Source data:

**********

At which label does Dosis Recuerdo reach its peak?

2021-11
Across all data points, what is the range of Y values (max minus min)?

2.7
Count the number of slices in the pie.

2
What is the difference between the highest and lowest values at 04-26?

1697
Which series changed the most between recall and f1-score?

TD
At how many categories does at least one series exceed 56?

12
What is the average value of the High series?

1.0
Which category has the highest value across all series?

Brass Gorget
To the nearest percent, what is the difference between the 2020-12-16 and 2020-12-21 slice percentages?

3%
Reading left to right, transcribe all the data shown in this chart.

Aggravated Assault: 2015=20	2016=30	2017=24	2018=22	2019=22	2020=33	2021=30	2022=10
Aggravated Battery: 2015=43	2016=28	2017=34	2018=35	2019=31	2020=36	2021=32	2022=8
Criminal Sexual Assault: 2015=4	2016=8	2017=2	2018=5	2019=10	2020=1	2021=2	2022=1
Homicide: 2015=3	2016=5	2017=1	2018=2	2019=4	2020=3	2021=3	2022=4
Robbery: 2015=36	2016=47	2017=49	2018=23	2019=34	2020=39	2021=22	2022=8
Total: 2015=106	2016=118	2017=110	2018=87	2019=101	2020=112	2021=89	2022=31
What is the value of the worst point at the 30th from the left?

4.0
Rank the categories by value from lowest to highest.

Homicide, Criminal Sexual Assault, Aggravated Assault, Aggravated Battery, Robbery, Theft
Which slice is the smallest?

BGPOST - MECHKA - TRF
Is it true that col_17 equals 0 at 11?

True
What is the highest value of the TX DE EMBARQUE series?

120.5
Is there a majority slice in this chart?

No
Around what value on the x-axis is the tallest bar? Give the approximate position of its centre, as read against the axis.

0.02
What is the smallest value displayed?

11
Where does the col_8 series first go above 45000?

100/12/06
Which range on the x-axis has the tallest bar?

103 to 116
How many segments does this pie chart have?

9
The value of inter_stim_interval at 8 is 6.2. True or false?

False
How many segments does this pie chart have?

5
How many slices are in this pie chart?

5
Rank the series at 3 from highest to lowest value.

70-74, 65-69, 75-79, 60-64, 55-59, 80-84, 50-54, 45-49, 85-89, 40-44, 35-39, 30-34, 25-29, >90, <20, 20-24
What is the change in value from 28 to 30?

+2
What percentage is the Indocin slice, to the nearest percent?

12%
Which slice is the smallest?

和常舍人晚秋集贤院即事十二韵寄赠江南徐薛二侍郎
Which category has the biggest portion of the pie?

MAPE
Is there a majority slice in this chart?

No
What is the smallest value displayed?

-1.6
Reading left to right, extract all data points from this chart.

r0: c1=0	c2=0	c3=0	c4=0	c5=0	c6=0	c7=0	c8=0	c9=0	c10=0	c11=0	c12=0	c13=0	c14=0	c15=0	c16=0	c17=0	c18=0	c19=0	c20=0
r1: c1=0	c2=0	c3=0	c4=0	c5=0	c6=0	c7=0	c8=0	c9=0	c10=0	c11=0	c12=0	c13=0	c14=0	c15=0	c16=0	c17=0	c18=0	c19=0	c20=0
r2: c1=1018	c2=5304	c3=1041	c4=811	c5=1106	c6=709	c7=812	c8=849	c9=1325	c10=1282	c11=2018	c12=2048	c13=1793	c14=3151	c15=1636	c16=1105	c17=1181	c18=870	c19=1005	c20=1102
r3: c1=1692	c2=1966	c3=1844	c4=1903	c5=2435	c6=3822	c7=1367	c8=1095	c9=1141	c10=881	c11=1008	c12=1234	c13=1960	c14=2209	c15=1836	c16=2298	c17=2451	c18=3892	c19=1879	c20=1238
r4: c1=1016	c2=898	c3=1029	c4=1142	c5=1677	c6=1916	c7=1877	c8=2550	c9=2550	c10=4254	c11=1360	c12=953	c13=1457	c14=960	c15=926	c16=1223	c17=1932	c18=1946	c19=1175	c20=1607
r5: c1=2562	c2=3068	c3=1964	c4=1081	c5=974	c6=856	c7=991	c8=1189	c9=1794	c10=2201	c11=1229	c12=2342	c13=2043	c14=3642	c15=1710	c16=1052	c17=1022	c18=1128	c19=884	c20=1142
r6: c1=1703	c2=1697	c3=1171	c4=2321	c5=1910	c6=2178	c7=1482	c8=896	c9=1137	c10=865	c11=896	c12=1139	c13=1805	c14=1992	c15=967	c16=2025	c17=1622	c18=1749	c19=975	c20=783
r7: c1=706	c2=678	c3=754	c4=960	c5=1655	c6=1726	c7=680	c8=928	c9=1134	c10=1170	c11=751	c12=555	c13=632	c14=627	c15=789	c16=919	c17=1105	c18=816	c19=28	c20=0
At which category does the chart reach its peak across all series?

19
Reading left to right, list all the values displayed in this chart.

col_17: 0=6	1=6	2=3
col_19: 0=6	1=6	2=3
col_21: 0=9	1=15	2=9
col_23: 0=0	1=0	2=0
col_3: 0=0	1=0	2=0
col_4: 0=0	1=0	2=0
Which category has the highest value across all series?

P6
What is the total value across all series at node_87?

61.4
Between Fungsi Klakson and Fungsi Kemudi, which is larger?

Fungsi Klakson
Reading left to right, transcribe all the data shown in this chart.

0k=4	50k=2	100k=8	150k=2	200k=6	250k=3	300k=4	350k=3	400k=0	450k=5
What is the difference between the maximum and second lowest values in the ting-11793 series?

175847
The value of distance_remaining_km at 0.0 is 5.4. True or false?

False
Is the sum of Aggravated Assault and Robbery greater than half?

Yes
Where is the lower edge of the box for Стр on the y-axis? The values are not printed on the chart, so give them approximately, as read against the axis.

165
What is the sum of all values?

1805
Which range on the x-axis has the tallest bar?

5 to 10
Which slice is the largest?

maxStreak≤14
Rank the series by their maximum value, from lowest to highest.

**********

Exercise: Pull out every line in the records above that contains the word "Where", copying each one in full.

Task solution:
Where does the col_8 series first go above 45000?
Where is the lower edge of the box for Стр on the y-axis? The values are not printed on the chart, so give them approximately, as read against the axis.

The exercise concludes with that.